Object Title
Disk
Measurements
Diam. 34 cm (13 1/4")
Creation Date
1000 to 1460s
Credit Line
The Cleveland Museum of Art, Severance and Greta Millikin Trust, 2019.166
Culture
Country of Origin
Object Type
Materials / Techniques
Museum's Definition of Antiquity
prior to 1532, when Spaniards arrived in Peru
Provenance Information
Leon Pomerance, New York, probably mid-1960s to 1988; The Merrin Gallery, New York, 1988; William B. Ziff, Jr., New York, 1988 to 2019
Exhibition Information
Yale University Art Gallery, Weaving and the Social World, 3000 Years of Ancient Andean Textiles, May 20 to September 1, 2016
Publication Information
None
Section of the AAMD Guidelines relied upon for the exception to 1970
Informed judgement that works were outside of the country of modern discovery before 1970
Explain why the object fits the exception set forth above
The disk’s first reported owner, Leon Pomerance, died in 1988; a dated, redacted invoice in the museum’s files indicates that, in 1988, the Merrin Gallery sold the disk to a private collector. (This collector was probably William B. Ziff, Jr., since the disk appeared in a 2016 exhibition at Yale University based on Mr. Ziff’s collection.) The date on which Mr. Pomerance acquired the disk is unknown, but the period of probable acquisition can be inferred. Mr. Pomerance played a leadership role in the Archaeological Institute of America starting in the late 1960s—he served on the Institute’s board and as president of its New York chapter (Leon Pomerance Papers, University of Florida, http://www.library.ufl.edu/spec/manuscript/guides/pomerance.htm). Given the Institute’s strong stand on post-1970 collecting, Mr.

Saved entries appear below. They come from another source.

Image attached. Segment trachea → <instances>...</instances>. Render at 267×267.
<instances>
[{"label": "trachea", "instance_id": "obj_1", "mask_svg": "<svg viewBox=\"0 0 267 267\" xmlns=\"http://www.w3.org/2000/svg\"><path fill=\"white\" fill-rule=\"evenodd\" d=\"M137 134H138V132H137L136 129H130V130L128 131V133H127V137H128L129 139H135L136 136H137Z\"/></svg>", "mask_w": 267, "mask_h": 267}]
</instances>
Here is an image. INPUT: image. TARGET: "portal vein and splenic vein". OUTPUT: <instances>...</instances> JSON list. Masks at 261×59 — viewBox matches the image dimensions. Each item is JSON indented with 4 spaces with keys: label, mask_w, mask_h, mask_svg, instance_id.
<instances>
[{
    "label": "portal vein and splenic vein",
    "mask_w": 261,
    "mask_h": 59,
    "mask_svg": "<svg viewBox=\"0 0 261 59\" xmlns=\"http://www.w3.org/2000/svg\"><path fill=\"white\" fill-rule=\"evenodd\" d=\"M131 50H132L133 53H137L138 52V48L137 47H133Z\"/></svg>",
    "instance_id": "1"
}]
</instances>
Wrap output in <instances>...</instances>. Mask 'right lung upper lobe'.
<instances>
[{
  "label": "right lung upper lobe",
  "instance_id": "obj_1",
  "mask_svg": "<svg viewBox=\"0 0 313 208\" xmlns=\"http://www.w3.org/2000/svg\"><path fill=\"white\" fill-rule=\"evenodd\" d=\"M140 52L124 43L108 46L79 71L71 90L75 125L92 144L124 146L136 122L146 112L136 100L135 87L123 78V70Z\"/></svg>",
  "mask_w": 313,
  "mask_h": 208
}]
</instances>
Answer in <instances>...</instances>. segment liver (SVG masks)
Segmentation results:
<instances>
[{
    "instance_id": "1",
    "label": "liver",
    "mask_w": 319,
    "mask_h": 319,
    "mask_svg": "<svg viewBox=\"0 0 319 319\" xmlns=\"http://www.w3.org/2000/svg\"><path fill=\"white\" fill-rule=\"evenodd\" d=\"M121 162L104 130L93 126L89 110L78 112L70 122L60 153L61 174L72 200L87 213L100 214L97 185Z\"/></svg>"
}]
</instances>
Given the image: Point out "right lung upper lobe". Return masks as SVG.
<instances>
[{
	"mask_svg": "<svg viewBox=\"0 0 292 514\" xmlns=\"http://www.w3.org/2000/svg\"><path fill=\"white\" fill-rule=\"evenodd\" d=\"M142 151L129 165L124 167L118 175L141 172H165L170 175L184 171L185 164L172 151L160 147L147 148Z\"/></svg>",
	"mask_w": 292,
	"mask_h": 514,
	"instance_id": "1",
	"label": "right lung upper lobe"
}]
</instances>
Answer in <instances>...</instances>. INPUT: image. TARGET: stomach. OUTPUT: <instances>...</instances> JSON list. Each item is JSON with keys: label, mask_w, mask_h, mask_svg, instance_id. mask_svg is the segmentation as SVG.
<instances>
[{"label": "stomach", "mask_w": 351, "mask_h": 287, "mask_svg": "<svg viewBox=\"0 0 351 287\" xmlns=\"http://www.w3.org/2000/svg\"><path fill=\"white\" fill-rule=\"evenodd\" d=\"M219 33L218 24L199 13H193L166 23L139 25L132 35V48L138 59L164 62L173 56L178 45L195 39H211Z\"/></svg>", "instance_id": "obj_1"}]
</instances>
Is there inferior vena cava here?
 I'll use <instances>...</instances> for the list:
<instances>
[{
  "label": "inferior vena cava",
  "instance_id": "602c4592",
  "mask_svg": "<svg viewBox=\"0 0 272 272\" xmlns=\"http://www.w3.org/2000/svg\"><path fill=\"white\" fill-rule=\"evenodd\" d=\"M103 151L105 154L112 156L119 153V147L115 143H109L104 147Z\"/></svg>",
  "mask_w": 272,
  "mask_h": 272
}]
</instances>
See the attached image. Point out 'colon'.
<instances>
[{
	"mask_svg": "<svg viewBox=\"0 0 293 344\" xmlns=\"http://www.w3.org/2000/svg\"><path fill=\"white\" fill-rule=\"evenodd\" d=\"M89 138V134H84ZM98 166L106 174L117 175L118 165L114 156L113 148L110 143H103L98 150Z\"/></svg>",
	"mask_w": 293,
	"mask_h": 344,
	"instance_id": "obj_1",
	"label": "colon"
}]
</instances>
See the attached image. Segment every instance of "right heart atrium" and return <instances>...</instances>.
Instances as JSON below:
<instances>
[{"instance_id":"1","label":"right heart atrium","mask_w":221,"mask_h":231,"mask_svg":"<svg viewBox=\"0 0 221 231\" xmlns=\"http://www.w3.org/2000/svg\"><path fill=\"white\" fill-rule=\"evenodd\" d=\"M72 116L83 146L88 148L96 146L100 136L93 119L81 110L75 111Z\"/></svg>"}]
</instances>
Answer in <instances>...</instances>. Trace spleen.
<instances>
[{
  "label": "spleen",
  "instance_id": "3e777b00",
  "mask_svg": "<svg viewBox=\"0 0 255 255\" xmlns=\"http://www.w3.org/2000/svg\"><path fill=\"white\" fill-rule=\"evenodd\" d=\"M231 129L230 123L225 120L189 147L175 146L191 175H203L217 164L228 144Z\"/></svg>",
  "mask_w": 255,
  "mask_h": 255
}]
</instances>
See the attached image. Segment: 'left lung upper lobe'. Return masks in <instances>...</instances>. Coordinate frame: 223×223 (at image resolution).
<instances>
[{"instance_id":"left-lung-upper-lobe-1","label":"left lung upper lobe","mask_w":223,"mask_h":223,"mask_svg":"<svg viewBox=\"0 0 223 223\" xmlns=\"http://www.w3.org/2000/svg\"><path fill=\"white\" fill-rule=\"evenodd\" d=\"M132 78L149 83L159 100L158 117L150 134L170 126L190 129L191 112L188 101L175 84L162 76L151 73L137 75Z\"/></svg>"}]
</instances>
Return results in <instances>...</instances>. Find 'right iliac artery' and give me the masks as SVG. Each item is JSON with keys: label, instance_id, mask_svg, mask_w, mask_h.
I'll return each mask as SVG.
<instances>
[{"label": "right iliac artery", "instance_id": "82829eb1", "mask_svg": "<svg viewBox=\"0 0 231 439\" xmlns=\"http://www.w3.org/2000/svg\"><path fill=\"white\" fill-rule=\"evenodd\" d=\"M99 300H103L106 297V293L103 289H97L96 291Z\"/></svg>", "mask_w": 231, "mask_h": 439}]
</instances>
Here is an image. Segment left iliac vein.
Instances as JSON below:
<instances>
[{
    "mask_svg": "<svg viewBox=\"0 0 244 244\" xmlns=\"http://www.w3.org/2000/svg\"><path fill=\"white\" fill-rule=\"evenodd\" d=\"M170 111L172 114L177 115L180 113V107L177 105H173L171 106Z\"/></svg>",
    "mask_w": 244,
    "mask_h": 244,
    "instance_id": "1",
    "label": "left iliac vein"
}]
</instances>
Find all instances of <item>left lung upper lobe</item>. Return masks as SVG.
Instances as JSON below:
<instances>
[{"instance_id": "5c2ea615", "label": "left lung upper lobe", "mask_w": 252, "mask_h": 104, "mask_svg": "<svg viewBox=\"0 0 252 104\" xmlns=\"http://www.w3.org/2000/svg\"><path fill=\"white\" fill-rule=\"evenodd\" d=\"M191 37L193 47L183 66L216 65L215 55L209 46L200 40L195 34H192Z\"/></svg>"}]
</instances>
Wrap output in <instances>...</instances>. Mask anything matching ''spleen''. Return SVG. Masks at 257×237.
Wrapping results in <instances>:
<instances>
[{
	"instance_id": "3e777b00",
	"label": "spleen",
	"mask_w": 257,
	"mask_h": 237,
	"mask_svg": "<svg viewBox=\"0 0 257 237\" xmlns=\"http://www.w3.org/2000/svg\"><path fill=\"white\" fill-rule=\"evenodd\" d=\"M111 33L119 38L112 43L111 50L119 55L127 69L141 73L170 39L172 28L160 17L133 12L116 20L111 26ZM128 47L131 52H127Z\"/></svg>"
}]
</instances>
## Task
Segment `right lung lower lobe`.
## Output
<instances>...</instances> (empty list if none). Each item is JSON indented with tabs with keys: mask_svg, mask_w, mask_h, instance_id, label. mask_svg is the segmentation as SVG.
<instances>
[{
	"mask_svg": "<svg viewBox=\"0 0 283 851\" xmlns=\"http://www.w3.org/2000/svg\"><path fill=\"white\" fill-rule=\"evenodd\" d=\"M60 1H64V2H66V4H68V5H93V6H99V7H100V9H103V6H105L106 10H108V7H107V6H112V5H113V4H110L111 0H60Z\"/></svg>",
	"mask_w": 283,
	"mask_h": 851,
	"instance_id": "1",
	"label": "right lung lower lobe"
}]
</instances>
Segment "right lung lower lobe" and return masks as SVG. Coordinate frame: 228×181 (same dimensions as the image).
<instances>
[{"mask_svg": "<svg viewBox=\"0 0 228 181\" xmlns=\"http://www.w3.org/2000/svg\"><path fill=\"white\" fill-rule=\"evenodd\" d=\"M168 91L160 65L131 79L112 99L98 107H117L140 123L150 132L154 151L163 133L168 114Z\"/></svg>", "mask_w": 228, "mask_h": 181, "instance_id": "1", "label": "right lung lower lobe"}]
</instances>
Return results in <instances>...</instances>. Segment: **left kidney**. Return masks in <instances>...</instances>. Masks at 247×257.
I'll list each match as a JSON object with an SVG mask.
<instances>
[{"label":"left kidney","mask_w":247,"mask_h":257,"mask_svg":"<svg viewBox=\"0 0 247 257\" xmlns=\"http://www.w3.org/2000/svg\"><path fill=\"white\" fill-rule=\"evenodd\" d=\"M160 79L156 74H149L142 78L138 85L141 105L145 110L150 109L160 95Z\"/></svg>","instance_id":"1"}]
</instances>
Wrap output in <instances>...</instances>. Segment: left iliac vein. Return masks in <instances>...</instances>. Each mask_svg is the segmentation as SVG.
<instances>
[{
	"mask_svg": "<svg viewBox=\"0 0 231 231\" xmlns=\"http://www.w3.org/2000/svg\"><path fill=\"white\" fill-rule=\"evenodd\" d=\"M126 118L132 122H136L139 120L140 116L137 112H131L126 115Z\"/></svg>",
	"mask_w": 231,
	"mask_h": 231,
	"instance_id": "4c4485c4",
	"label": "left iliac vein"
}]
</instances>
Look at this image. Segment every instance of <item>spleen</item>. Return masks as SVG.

Pomerance is unlikely to have acquired antiquities lacking a pre-1970 provenance after 1970. In addition, strong circumstantial evidence supports the conclusion that the disk left Peru before 1970. That is, the disk probably belongs to a large group of metal objects that includes approximately 25 similar silver repousse disks; the group, discovered on Peru’s north coast, is described by Alan Lapiner in his book Pre-Columbian Art of South America (Harry N. Abrams, New York, 1976, note 600, p. 447). At least 41 other objects attributed to the group are now in public collections; of them, 36 were acquired in the mid to late 1960s, with one outlier in 1970. Acquisition dates of the remaining 5 require further research but it is likely that they, too, were originally sold in the 1960s, based on the dealers through whose hands they passed or other evidence. Ancient Andean metalsmiths created one of the world’s most distinguished traditions in silver and gold. The museum’s holdings so far include no exhibition-worthy examples of the Chimú accomplishment in metal. Thus, the disk will fill a significant gap and allow the museum to represent Chimú art more completely to the public.